Il sacrificio della lista Pdl nel Lazio poteva essere un giusto compromesso per salvare la situazione?

Probabilmente sì. Nessuna persona seria avrebbe potuto accettare l’esclusione di Roberto Formigoni in Lombardia e di Renata Polverini nel Lazio, anche perché si stava parlando di vizi di forma risibili. Nel caso della lista Pdl a Roma e Provincia invece l’errore era macroscopico.

Questa brutta vicenda lascerà poco spazio alla discussione sui programmi e i candidati?

Sicuramente.
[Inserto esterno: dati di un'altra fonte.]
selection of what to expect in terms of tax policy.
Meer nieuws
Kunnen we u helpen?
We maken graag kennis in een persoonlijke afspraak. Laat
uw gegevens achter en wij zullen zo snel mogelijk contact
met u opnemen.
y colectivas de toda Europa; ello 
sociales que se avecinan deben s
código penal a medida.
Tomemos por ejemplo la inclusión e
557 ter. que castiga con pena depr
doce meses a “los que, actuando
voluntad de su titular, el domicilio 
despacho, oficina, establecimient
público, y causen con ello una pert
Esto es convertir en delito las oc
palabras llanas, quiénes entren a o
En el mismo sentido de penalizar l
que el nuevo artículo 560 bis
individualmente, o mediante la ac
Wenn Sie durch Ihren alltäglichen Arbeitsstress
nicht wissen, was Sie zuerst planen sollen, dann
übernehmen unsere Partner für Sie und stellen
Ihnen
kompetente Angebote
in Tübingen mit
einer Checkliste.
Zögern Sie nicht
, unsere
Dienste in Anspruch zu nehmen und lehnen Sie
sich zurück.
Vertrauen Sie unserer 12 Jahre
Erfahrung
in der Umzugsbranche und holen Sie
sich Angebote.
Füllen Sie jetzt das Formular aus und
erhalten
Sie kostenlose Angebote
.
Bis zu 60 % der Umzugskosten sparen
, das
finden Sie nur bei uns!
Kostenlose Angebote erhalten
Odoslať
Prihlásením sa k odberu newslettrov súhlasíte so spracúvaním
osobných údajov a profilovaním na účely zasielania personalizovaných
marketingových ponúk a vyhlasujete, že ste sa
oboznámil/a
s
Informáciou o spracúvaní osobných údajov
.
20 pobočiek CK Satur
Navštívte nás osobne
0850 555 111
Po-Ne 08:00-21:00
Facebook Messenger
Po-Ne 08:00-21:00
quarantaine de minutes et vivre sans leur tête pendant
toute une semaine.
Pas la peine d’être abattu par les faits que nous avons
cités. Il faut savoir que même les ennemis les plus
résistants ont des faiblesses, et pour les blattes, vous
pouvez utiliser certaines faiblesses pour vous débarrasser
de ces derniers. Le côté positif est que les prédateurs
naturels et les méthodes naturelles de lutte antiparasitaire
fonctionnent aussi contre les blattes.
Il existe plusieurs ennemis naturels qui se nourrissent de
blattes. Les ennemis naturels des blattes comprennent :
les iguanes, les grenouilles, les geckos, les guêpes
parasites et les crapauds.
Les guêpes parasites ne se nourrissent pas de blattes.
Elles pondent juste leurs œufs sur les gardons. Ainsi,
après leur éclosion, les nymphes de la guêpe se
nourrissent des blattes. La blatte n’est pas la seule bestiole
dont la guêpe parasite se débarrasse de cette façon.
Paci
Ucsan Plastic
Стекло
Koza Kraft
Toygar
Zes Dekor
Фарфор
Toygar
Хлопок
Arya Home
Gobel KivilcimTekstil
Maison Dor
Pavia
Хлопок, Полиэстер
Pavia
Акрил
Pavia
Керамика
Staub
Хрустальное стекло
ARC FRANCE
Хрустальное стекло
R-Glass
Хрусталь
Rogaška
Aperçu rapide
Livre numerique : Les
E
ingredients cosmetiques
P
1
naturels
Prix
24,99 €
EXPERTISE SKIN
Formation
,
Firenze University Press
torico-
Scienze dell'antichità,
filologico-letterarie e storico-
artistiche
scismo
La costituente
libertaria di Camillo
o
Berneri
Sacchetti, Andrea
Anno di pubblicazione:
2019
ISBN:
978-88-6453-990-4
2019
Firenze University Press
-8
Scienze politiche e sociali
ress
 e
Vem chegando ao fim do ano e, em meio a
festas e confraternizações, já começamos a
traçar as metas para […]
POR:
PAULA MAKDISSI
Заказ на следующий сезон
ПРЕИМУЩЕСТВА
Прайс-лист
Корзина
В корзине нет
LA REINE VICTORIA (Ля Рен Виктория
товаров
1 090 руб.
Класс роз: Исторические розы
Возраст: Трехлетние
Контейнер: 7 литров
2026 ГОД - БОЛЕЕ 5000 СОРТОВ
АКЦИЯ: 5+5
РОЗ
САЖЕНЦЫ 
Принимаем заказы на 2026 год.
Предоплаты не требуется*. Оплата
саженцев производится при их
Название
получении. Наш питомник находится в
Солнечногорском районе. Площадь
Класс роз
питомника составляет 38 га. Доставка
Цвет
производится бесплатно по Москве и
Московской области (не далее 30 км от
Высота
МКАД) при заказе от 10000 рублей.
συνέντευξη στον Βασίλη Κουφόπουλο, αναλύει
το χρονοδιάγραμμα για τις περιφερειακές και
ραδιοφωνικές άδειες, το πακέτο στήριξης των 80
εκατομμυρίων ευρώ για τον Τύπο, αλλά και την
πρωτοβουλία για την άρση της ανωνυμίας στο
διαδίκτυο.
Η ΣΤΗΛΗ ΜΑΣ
Il rischio di una campagna elettorale nazionale era già molto alto, ora queste elezioni assumono ancor di più il significato di un voto politico di medio termine nei confronti del governo. La partita è ancora lontana dal chiudersi e seguirà comunque una lunga coda polemica.

Quanto potrà incidere sulle intenzioni di voto?

A mio parere molto meno di quanto si pensi. In Lombardia non cambierà nulla, nel Lazio potrebbe influire a favore della Bonino, nelle altre regioni invece la situazione mi sembra uguale a prima.
La strada delle riforme condivise che avremmo dovuto imboccare dopo il voto regionale forse però è compromessa.